"There's a hint of Schiaparelli in everything I do," said Isaac Mizrahi a few days before his Spring show, dubbed IM Xerox. Sounds like the call for Troop Trompe l'Oeil. Sure enough, Mizrahi's collection rendered collars, pockets, buttons, bows, and corsages in poor-quality copy-machine images printed on his sweetly ladylike clothes.
The visual witticisms continued at the collar, with a white resin choker crafted to look like it was snapped off a button-down shirt, and a blindingly bright rhinestone bib in a Peter Pan shape. Mizrahi's floral was a grid-collaged photo print. As at Fotomat, you could choose from black-and-white or color, albeit often muted with a tulle overlay, in one of many instances we've seen this week. (Was there a sale on nude tulle in the Garment Center?)
There are moments when Mizrahi's themes take a slightly silly turn. ("Excuse me, can I get that shower curtain in a dress?" quipped a quick-witted stylist on seeing the voluminous dot-matrix textured floral gown that ended the show.) But there were great moments, too, particularly a black strapless column printed at the bodice with a single large bow.

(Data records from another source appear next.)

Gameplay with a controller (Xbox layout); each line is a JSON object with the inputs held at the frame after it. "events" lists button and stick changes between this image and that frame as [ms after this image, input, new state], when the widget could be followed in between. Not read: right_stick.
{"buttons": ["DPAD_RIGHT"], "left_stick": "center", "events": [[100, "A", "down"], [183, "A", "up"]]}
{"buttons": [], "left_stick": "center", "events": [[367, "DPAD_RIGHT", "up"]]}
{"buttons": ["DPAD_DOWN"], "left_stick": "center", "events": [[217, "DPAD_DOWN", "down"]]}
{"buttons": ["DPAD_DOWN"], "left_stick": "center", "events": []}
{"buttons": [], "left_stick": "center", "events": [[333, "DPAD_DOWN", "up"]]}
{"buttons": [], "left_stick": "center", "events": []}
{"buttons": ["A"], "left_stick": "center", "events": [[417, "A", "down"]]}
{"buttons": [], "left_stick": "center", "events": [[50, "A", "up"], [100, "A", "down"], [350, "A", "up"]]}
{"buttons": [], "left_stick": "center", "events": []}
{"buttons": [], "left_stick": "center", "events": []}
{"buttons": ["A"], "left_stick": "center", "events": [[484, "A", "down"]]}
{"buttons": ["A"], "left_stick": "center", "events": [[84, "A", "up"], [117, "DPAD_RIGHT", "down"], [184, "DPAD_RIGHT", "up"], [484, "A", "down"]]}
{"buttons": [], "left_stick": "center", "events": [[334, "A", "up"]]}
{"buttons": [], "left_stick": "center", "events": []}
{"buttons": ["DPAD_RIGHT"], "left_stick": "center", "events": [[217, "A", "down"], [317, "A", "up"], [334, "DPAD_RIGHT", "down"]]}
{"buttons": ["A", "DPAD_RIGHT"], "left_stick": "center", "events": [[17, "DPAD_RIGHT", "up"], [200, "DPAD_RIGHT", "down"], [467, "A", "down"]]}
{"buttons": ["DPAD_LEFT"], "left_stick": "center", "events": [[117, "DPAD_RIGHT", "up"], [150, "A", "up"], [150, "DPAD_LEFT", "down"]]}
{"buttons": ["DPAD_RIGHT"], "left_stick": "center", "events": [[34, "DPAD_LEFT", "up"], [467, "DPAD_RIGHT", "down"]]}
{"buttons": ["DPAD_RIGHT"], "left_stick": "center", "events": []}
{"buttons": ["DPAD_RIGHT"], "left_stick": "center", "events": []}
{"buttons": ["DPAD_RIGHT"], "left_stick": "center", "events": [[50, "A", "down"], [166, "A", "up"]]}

Should it find its way to a red carpet somewhere, it has a chance of survival that's not often granted to conceptual dresses. And a black cap-sleeved shift with actual sequins that merged into a skirt of large paillettes was a simple but cute new way to do an old standard. As such, the copy concept is something of an old standard itself. Perhaps that was the point.